Dataset items:

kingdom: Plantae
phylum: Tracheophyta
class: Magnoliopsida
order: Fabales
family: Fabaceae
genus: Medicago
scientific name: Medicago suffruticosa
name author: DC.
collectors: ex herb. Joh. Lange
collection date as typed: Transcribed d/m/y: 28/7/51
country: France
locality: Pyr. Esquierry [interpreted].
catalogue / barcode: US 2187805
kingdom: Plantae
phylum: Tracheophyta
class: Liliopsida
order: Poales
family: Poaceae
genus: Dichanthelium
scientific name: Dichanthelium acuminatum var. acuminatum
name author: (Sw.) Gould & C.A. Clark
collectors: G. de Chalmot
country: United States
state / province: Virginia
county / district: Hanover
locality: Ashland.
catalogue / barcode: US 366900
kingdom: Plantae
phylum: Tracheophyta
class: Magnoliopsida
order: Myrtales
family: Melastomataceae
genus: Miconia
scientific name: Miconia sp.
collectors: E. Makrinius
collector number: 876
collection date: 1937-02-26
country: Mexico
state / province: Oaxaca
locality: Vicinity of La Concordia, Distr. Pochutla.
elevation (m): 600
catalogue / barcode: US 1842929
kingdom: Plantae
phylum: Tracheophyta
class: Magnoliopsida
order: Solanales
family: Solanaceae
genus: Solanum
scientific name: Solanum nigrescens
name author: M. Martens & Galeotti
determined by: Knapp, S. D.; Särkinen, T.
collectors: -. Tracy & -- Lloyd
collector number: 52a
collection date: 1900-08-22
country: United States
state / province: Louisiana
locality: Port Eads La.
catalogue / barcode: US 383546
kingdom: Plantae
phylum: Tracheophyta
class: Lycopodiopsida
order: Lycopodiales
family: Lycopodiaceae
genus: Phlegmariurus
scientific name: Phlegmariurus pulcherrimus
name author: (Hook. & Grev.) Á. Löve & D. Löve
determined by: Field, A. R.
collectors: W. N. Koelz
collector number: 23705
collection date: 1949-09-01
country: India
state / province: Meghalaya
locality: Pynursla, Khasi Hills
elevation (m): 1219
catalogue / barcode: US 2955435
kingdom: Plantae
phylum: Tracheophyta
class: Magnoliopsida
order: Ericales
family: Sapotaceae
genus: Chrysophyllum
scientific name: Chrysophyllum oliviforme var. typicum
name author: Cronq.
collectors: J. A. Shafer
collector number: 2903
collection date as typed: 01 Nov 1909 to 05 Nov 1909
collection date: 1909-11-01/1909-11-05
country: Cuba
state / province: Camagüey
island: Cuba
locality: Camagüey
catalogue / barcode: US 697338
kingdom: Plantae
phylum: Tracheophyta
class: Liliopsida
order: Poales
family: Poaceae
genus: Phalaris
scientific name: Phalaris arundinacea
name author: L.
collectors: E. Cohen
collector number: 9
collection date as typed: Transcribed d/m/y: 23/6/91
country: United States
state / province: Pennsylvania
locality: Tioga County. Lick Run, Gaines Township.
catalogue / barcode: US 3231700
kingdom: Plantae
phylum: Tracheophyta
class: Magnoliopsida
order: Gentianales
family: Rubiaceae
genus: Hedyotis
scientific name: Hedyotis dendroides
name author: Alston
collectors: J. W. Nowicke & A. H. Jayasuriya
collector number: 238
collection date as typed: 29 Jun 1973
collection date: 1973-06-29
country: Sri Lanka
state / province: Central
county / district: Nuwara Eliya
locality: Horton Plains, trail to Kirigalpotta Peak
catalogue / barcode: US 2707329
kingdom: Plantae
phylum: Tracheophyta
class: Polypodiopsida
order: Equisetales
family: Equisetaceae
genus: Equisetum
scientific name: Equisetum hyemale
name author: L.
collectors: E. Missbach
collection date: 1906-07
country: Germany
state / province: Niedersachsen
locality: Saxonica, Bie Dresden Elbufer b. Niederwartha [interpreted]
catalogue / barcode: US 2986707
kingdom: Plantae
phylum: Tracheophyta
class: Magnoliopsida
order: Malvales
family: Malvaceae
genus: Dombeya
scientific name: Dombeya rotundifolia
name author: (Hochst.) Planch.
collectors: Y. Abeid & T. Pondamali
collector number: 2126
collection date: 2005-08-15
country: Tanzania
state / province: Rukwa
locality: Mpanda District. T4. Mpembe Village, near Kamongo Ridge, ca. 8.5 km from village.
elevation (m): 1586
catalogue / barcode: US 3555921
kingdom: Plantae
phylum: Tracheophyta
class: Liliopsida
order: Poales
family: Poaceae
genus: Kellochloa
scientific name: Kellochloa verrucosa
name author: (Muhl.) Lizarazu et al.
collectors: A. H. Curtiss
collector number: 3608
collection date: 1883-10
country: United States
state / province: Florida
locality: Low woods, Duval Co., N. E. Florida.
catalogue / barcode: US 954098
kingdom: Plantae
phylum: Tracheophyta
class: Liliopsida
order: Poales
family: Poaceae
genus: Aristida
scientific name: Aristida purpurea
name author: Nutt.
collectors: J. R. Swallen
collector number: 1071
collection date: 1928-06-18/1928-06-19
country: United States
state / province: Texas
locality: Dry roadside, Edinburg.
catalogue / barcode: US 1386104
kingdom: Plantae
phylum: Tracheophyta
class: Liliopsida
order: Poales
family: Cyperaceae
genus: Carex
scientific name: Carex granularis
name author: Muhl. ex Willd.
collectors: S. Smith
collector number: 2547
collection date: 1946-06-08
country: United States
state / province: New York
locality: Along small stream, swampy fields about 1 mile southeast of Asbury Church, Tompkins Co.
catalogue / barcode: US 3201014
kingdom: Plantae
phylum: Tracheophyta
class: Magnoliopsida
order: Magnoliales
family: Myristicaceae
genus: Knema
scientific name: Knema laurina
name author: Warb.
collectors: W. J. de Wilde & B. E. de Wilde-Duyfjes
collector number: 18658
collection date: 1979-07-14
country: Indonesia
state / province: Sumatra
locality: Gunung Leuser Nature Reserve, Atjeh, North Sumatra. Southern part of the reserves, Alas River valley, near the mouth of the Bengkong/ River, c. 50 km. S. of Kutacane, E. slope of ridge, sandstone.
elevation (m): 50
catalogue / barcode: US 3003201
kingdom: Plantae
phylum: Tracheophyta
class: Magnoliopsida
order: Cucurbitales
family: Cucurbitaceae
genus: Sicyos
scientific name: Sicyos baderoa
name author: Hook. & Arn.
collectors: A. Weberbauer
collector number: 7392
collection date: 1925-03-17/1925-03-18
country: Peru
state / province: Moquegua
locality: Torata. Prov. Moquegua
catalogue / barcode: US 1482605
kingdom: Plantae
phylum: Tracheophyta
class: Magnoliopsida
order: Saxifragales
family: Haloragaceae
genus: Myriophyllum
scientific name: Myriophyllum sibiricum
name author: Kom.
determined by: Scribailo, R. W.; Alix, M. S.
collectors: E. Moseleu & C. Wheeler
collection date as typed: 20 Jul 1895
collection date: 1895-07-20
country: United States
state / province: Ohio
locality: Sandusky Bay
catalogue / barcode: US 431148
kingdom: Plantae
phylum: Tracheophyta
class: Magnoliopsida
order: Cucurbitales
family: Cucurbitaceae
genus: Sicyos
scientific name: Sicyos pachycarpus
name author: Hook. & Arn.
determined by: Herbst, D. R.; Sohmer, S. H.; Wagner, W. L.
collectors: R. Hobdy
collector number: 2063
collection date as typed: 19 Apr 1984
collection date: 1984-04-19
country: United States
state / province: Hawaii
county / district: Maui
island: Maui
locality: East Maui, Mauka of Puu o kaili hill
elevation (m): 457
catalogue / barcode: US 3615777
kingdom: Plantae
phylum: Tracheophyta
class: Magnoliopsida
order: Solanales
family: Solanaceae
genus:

» WHAT IS EXPECTED
Locate every line in the data above that contains the word "Sicyos", and copy each one out in full.

» OUTPUT FOR THIS TASK
genus: Sicyos
scientific name: Sicyos baderoa
genus: Sicyos
scientific name: Sicyos pachycarpus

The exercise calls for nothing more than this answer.